Não sei se consegues estar com a tia Maria Leonor, não faço ideia do que se passa connosco quando partimos desse mundo... Mas se conseguires, dá um beijo enorme na tia Leonor, e diz também que ela está de parabéns, tem uma família linda <3

Amo-te muito, Pipocas...

Um beijinho da mãe, daqui até ao céu!... <3

sábado, 7 de maio de 2016

Podia ser...

Chamava-se Leonor. Corria, saltava, brincava, gritava... Tinha pouco mais de dois anos.
Podia ser a minha Leonor... Mas não era.
Consegui sonhar um bocadinho... Dói. Dói a lembrança dela. Dói tudo aquilo que não vivi. Dói as saudades. Dói a ausência física.

Saudades Pipocas, sempre...

Beijinho da mãe... Daqui até ao céu! ❤

quinta-feira, 28 de abril de 2016

O Amor da minha Vida...

Descobri por esses dias o amor da minha vida...
Estava deitada na cama e umas mãos pequeninas destapam-me a barriga.

TAREFAS A REALIZAR =
• A. Enumera os verbos que aparecem na frase do texto para ler que começa por "Corria".
• B. Apresenta como lista JSON de strings, uma por linha e sem as linhas em branco, as linhas dos registos desde a primeira até à linha que contém "genus: Diplazium", ambas incluídas.

DADOS DOS REGISTOS =
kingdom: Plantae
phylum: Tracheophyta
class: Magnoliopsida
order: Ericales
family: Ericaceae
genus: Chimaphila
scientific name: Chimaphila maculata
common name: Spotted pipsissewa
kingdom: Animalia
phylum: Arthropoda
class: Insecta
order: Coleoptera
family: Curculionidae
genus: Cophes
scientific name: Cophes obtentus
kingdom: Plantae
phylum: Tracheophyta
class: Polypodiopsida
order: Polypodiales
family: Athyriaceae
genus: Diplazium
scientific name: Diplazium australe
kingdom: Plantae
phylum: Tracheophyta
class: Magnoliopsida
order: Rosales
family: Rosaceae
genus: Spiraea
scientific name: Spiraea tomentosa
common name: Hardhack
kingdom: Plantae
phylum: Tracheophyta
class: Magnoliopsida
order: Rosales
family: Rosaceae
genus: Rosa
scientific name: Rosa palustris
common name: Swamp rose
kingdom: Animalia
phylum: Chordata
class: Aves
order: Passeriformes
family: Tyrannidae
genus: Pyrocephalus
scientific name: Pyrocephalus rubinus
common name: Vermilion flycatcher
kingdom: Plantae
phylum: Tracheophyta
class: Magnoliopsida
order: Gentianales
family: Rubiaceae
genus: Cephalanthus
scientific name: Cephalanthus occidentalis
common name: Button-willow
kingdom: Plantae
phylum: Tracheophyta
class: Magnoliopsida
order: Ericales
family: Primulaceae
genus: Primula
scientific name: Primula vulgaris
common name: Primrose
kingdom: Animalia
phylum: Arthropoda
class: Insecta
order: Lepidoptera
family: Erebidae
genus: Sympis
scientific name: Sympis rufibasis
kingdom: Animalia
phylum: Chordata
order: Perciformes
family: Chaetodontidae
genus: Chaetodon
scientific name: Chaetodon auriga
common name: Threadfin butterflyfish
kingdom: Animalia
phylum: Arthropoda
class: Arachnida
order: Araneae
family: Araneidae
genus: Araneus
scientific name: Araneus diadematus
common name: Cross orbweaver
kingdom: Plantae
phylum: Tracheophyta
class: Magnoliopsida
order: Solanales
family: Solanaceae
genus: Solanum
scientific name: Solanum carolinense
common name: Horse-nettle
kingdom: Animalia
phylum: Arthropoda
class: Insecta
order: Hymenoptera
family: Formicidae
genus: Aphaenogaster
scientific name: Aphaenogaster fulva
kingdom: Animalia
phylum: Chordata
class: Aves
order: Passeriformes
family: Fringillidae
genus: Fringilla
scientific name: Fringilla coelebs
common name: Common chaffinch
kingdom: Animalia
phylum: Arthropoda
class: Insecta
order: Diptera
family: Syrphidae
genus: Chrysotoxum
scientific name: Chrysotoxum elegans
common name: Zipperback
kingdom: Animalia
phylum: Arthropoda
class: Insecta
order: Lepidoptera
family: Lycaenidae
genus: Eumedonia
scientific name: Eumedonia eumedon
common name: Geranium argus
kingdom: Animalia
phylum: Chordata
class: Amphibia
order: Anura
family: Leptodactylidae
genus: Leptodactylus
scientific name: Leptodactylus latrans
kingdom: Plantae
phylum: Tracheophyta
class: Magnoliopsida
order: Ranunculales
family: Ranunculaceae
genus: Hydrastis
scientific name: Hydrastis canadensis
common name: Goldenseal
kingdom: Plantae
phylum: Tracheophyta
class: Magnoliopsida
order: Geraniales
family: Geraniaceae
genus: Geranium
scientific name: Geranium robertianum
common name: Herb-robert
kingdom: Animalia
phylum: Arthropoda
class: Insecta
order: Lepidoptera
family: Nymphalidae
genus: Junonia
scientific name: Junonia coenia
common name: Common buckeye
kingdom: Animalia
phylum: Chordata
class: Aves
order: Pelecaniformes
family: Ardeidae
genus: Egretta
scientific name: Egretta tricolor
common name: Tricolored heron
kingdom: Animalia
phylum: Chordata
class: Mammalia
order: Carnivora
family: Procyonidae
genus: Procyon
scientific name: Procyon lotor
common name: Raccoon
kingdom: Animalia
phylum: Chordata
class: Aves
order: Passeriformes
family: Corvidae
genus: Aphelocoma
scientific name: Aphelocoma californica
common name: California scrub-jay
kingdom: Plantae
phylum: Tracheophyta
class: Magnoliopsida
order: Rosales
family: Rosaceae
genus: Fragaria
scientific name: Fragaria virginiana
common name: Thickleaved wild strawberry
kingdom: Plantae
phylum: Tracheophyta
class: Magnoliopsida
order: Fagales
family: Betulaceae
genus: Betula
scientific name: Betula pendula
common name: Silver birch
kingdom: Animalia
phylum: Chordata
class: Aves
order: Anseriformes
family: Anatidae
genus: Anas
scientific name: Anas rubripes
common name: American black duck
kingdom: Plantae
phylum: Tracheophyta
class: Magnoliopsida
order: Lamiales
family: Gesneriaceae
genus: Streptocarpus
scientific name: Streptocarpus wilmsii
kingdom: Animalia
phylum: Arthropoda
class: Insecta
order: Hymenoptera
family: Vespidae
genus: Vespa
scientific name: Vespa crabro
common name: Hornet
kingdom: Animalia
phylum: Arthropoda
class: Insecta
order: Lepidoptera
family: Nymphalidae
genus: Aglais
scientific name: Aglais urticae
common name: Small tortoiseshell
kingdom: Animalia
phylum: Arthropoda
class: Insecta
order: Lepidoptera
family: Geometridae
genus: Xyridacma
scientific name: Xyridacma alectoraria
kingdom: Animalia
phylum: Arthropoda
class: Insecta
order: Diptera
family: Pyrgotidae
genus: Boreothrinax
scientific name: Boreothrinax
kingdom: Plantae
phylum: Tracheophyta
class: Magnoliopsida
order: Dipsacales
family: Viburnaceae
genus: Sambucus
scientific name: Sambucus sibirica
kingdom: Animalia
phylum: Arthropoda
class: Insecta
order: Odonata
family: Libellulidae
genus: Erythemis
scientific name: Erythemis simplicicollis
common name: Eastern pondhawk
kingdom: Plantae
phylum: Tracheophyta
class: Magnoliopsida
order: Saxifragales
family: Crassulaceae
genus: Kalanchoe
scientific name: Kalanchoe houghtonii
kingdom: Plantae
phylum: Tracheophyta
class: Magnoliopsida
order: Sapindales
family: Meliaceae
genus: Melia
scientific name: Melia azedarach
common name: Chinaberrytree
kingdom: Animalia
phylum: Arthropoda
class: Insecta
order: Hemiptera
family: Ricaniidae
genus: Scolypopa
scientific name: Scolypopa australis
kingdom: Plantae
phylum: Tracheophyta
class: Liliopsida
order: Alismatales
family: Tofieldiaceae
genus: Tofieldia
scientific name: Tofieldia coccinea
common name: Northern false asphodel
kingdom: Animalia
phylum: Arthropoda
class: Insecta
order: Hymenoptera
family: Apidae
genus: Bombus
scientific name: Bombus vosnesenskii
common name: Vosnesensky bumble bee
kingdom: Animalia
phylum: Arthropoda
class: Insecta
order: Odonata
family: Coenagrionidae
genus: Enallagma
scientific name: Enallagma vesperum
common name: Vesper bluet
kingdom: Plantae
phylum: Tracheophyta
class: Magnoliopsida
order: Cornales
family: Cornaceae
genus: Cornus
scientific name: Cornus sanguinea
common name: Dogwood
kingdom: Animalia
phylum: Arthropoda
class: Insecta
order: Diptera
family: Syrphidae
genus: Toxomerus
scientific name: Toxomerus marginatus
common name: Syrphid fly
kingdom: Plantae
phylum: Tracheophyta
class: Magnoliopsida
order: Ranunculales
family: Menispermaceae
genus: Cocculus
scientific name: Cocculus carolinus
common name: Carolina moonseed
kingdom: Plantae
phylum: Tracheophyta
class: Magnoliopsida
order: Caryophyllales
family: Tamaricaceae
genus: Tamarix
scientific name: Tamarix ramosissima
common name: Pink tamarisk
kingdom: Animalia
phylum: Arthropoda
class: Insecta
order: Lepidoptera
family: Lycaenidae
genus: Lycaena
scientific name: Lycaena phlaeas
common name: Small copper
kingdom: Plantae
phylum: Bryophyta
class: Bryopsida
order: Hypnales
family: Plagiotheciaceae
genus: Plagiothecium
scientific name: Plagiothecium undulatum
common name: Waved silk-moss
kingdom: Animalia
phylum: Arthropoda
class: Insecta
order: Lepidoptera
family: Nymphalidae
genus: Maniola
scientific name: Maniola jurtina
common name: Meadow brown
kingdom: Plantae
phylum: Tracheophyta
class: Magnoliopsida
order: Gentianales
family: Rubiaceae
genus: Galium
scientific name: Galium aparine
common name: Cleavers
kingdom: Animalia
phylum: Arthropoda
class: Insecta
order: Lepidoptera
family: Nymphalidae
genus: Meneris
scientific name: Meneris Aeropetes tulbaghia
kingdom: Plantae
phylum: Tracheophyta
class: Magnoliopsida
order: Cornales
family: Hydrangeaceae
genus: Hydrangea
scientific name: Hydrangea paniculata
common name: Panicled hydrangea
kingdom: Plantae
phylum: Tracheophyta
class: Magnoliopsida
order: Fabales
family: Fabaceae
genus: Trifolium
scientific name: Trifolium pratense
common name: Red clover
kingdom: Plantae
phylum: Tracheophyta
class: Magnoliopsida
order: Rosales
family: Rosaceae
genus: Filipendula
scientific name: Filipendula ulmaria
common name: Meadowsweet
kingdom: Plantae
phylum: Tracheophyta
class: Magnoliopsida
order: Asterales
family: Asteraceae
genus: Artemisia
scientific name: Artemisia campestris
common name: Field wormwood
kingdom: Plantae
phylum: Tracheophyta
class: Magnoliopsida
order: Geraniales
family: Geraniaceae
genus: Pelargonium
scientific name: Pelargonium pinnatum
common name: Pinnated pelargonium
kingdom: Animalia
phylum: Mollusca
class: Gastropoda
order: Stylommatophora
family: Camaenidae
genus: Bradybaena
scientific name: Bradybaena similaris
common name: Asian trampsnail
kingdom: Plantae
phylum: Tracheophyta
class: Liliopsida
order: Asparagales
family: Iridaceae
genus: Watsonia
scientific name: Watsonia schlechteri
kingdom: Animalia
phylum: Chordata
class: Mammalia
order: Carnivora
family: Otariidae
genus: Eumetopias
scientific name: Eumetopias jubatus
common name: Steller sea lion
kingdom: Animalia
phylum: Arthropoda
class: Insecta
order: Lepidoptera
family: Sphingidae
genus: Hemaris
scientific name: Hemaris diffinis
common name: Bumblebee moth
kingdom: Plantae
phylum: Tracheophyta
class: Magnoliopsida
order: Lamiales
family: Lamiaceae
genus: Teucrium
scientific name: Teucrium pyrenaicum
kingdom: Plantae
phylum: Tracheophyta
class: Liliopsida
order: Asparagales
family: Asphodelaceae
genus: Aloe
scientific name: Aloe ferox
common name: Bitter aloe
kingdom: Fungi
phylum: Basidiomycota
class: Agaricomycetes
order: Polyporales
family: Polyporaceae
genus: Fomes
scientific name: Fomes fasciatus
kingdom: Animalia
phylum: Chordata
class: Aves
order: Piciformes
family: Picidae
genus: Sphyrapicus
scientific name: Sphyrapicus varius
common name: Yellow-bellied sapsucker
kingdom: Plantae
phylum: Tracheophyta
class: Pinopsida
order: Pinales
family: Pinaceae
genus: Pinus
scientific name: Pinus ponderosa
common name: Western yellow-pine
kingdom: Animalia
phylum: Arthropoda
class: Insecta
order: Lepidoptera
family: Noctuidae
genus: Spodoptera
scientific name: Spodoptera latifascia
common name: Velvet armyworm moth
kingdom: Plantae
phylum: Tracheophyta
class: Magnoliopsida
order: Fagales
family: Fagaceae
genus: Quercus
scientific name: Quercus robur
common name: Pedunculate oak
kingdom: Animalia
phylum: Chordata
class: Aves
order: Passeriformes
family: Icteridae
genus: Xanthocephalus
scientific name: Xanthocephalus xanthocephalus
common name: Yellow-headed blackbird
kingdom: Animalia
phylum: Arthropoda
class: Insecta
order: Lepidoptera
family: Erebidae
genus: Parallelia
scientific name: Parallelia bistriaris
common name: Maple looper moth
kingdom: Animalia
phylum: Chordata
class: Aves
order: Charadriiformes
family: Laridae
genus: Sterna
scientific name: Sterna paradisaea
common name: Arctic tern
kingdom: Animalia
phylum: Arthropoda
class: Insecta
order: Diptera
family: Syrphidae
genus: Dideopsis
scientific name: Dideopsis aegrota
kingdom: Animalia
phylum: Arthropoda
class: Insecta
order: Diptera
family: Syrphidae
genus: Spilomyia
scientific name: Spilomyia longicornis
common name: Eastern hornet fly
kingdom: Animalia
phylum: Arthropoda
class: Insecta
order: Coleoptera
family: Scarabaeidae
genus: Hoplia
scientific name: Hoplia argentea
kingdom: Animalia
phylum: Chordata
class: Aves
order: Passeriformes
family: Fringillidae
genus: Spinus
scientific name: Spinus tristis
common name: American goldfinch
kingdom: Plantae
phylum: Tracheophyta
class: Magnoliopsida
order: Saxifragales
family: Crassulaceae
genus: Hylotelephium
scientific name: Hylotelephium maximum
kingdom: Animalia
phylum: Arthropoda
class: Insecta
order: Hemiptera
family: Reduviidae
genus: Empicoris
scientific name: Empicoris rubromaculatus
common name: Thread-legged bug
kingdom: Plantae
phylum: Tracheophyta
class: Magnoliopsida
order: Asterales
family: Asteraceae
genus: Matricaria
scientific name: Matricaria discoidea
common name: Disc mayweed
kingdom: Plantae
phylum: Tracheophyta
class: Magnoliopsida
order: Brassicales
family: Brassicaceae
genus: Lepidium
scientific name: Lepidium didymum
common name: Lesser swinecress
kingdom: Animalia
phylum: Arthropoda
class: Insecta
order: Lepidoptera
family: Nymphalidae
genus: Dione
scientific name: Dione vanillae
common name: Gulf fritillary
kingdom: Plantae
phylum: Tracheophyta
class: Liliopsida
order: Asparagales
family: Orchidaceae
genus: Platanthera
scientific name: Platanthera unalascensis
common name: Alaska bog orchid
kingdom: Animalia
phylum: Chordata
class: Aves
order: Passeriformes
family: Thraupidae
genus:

SOLUÇÕES POR TAREFA =
• A. Corria, saltava, brincava, gritava

• B.
[
  "kingdom: Plantae",
  "phylum: Tracheophyta",
  "class: Magnoliopsida",
  "order: Ericales",
  "family: Ericaceae",
  "genus: Chimaphila",
  "scientific name: Chimaphila maculata",
  "common name: Spotted pipsissewa",
  "kingdom: Animalia",
  "phylum: Arthropoda",
  "class: Insecta",
  "order: Coleoptera",
  "family: Curculionidae",
  "genus: Cophes",
  "scientific name: Cophes obtentus",
  "kingdom: Plantae",
  "phylum: Tracheophyta",
  "class: Polypodiopsida",
  "order: Polypodiales",
  "family: Athyriaceae",
  "genus: Diplazium"
]